- Assignment -
Retype the source text of every record below character for character, omitting the pictures from your answer.

- The data -
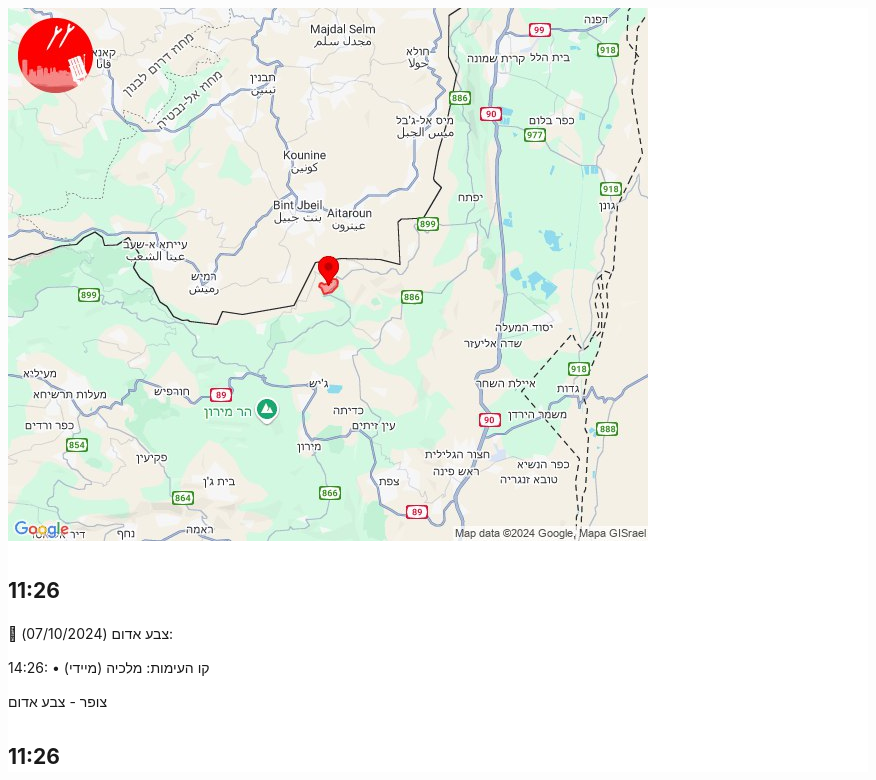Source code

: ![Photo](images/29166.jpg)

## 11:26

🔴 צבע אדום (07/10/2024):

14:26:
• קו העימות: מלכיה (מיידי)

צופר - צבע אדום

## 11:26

- Answer -
Source code

: ![Photo](images/29166.jpg)

## 11:26

🔴 צבע אדום (07/10/2024):

14:26:
• קו העימות: מלכיה (מיידי)

צופר - צבע אדום

## 11:26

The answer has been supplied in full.